Isabel strahlte. »Na und, mein lieber Mr. Trout? Mein Mann und ich sind zwar Republikaner, aber die Vorurteile oder die Geschäftspolitik eines Ladenmanagers ist mir wirklich egal, wenn er damit Geld macht.«

»Oh, das könnte Randall Gettys, gar keine Frage. Er kennt jedermann hier in der Gegend. Hat mal früher eine kleine Zeitung für den Bezirk gedruckt.
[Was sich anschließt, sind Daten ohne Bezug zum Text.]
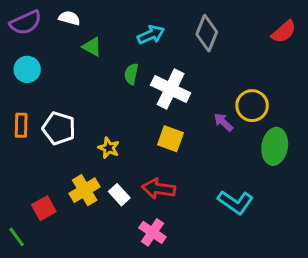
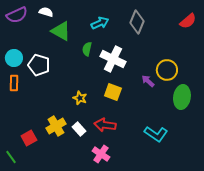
green triangle: (92, 47) -> (61, 31), size x1.5
cyan circle: (27, 69) -> (14, 58), moved
white pentagon: (59, 128) -> (39, 65), moved
yellow star: (109, 148) -> (80, 98), moved

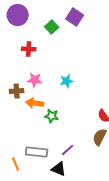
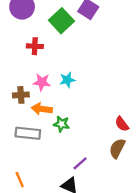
green square: (52, 27) -> (61, 21), size x1.5
cyan star: (67, 81) -> (67, 80), moved
gray rectangle: (37, 152) -> (28, 133), moved

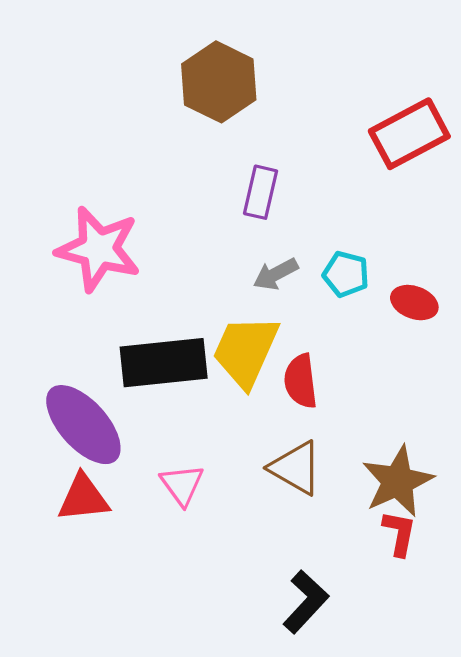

Möchte wieder damit anfangen.«

»Er mag den Negern das Zehnfache berechnen, solange es nur niemand in Washington mitbekommt und mein Mann und ich mit diesem Geschäft nicht in Verbindung gebracht werden. Das müßte man ihm natürlich nachdrücklich klarmachen.«

»Randall und seine Sippe sind so verzweifelt, die würden auch einen Vertrag unterschreiben, Eis in der Hölle zu verkaufen.«

Isabel konnte ihre Erregung kaum verbergen. Wie üblich suchte und fand sie die Goldader, während Stanley zurücklehnte.

»Das könnte alles arrangiert werden«, versicherte Trout. Er griff nach den Zügeln und wendete den Einspänner. »Bei der Notversteigerung nächsten Monat kann ich den Besitz für Sie erwerben.«

Das Pferd trabte zurück, auf Mont Royal zu. Isabel wischte sich über das schwitzende Gesicht.